Novène Kana, heureux d'avoir pu faire dépister son fils grâce à l'initiative de l'Ophtabus

En temps normal, nous aurions dû aller à Cayenne ou Kourou, à des centaines de kilomètres, pour un simple examen. L’Ophtabus nous a permis de le faire sans ce long déplacement.

Un territoire confronté à des défis géographiques et un manque de spécialistes

Selon Floriane Amayota, orthoptiste et secrétaire de l’Association Ophtabus Guyane, les défis de la santé visuelle en Guyane sont exacerbés par la géographie. 

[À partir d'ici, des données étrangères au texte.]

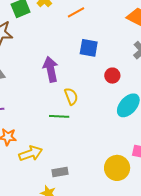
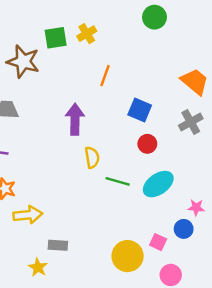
orange line: (76, 12) -> (105, 76), moved, turned -54
blue square: (89, 48) -> (140, 110), moved
green line: (59, 116) -> (118, 181), moved

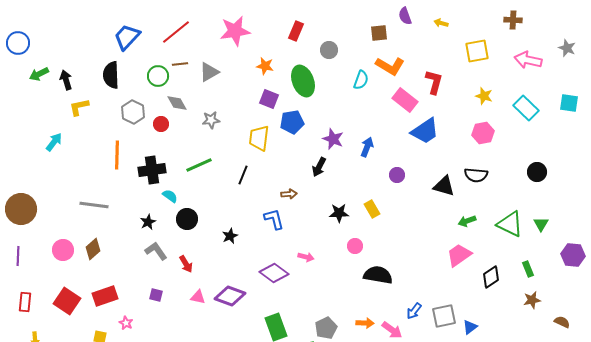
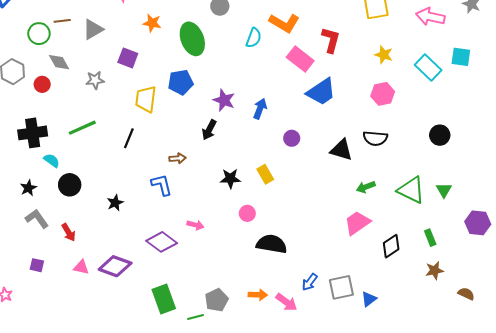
purple square: (269, 99) -> (128, 58), moved
cyan square: (569, 103) -> (461, 57), moved

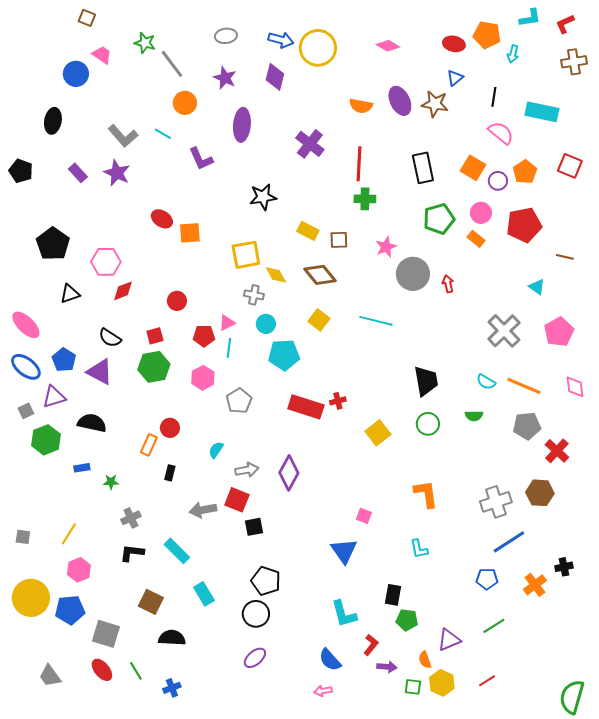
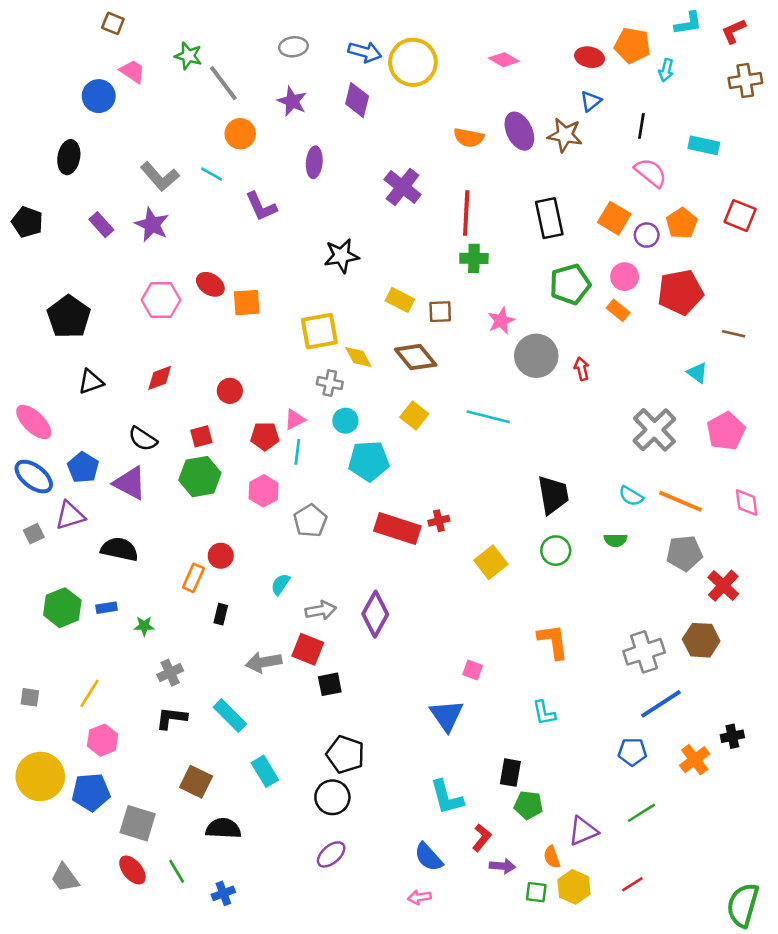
cyan rectangle: (542, 112) -> (704, 145), size x0.7
purple ellipse: (242, 125) -> (314, 162), size x0.7
pink hexagon: (106, 262) -> (161, 300), moved
green hexagon: (46, 440) -> (62, 608), moved

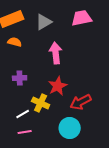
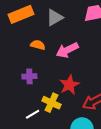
orange semicircle: (15, 42) -> (38, 45), moved
pink arrow: (56, 53) -> (67, 50), turned -110

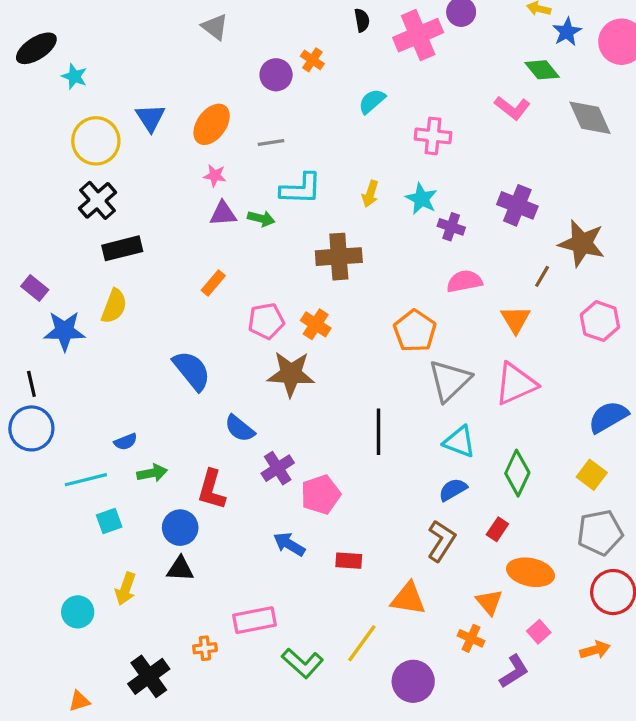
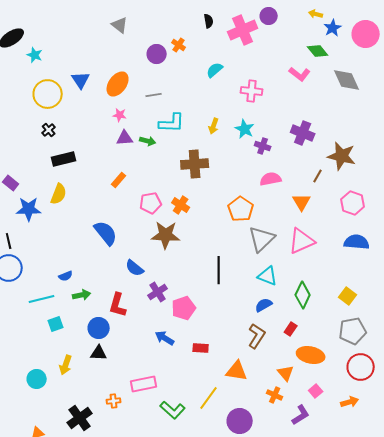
black cross: (98, 200) -> (49, 130), size x0.6
blue semicircle: (608, 417) -> (357, 242), moved, turned 35

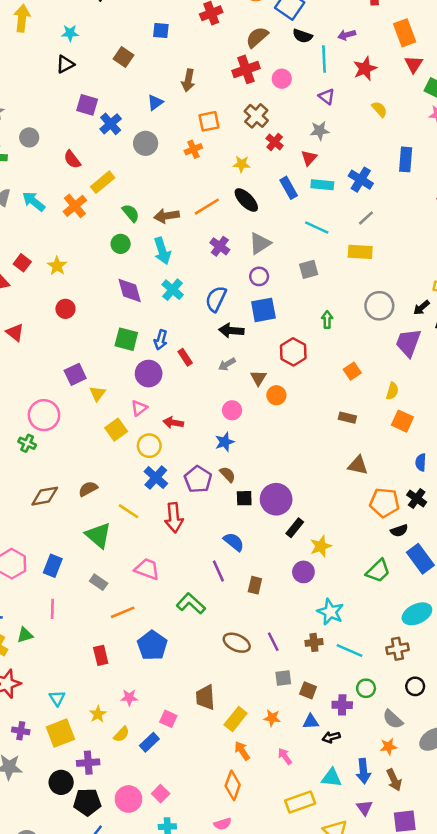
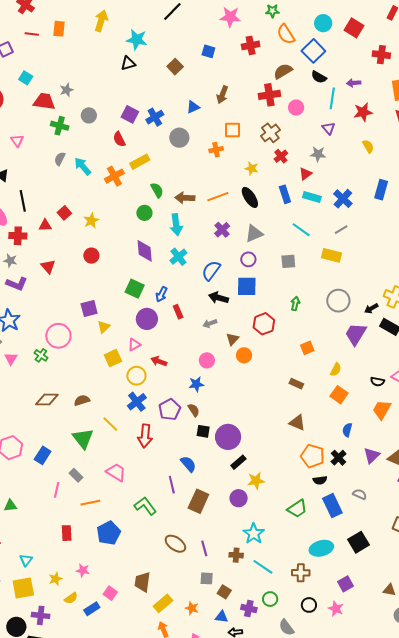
cyan star: (70, 33) -> (137, 40), size x1.5
purple square: (87, 105) -> (130, 114), moved
brown rectangle: (255, 585) -> (198, 501), size x1.6
pink line: (52, 609) -> (57, 490), moved

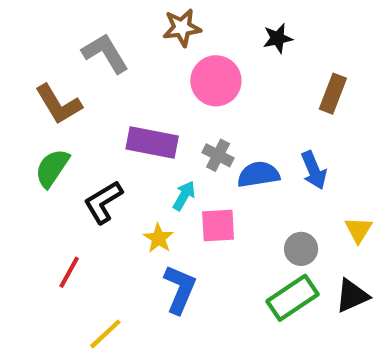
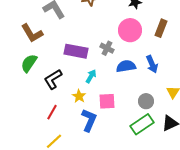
pink circle: (216, 81) -> (130, 30), moved
gray cross: (218, 155) -> (107, 48), moved
pink square: (218, 225) -> (107, 101), moved
red line: (69, 272) -> (52, 112), moved

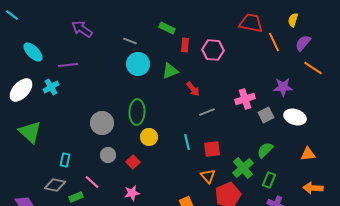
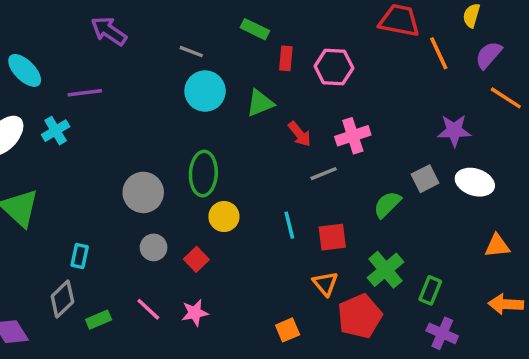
pink cross: (245, 99) -> (353, 136), moved
green semicircle: (265, 150) -> (387, 204), moved
pink line: (92, 182) -> (148, 309), moved
gray diamond: (55, 185) -> (62, 299), turned -55

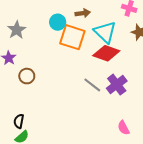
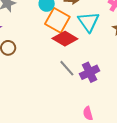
red diamond: (106, 53) -> (65, 39), moved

Floriane Amayota, orthoptiste et secrétaire de l'association Ophtabus Guyane

Le territoire est immense, et les praticiens sont concentrés sur le littoral. L'ouest et le fleuve sont particulièrement délaissés. Le manque de praticiens qualifiés et l’enclavement de certaines zones rendent les soins oculaires inaccessibles pour de nombreuses personnes

explique-t-elle. Elle souligne également que Saint-Laurent-du-Maroni, la deuxième ville la plus peuplée de Guyane, ne dispose toujours pas de spécialistes en ophtalmologie, obligeant les habitants à parcourir des centaines de kilomètres pour un rendez-vous.

La secrétaire de l’Association Ophtabus Guyane appelle à une véritable politique de recrutement pour combler ces lacunes : 

Il faut plus d’ophtalmologues, d’orthoptistes et d’opticiens, non seulement à Saint-Laurent mais sur tout le territoire, pour que chaque habitant ait accès à des soins de qualité. On ne peut pas se contenter d'opérations ponctuelles.

Floriane Amayota

Le bus Ophtabus stationné à Terre-Rouge, offrant un accès gratuit aux dépistages de la vision.

Des solutions itinérantes, mais des limites à l’action

Malgré les efforts de l’Ophtabus pour se rendre dans des zones reculées, la logistique reste un défi. "L’année dernière, nous sommes allés jusqu’à Maripasoula et Grand-Santi, mais transporter notre matériel coûteux et fragile dans ces régions est une véritable épreuve," reconnaît Floriane Amayota. "Nous aimerions aller encore plus loin, mais cela nécessite des moyens financiers et humains que nous n’avons pas toujours."

Néanmoins, l’Ophtabus ne baisse pas les bras et travaille en collaboration avec l'ARS pour mettre en place un parcours de soins complet pour les populations du fleuve et des villages éloignés. "Le but est d'assurer un dépistage, mais aussi d'orienter les gens vers les structures de soins adaptées," précise Amayota.

Un appel à l’action pour les autorités sanitaires

L’initiative de l’Ophtabus a permis de dépister 60 adultes et 50 enfants à la mi-journée, mais l’équipe de bénévoles sait qu’elle ne peut répondre à la demande exponentielle des habitants de l'ouest guyanais. 

Nous informons les structures sanitaires de notre passage pour que les personnes dépistées puissent obtenir un rendez-vous par la suite. Mais il est urgent que les autorités de santé, comme l’ARS ou le ministère de la Santé, prennent des mesures concrètes pour que l'ouest de la Guyane ne soit plus le parent pauvre de la santé visuelle

Floriane Amayota.

La responsable de l’Ophtabus conclut sur un message essentiel : "La vision, c'est l'autonomie. Sans un suivi adéquat, les enfants risquent des échecs scolaires, et les adultes voient leur vie quotidienne limitée. Notre rôle est de dépister, mais il revient aux autorités de mettre en place un accès durable aux soins."

L’Ophtabus, en sillonnant la Guyane, a fait plus que dépister des troubles de la vision : il a mis en lumière les failles d’un système de santé qui laisse trop souvent les plus vulnérables sans réponse. Si la solution passe par des actions comme celles de l’Ophtabus, il est clair que des mesures structurelles sont nécessaires pour permettre à chaque Guyanais, et en particulier ceux de l'ouest, de bénéficier d’un suivi oculaire de qualité.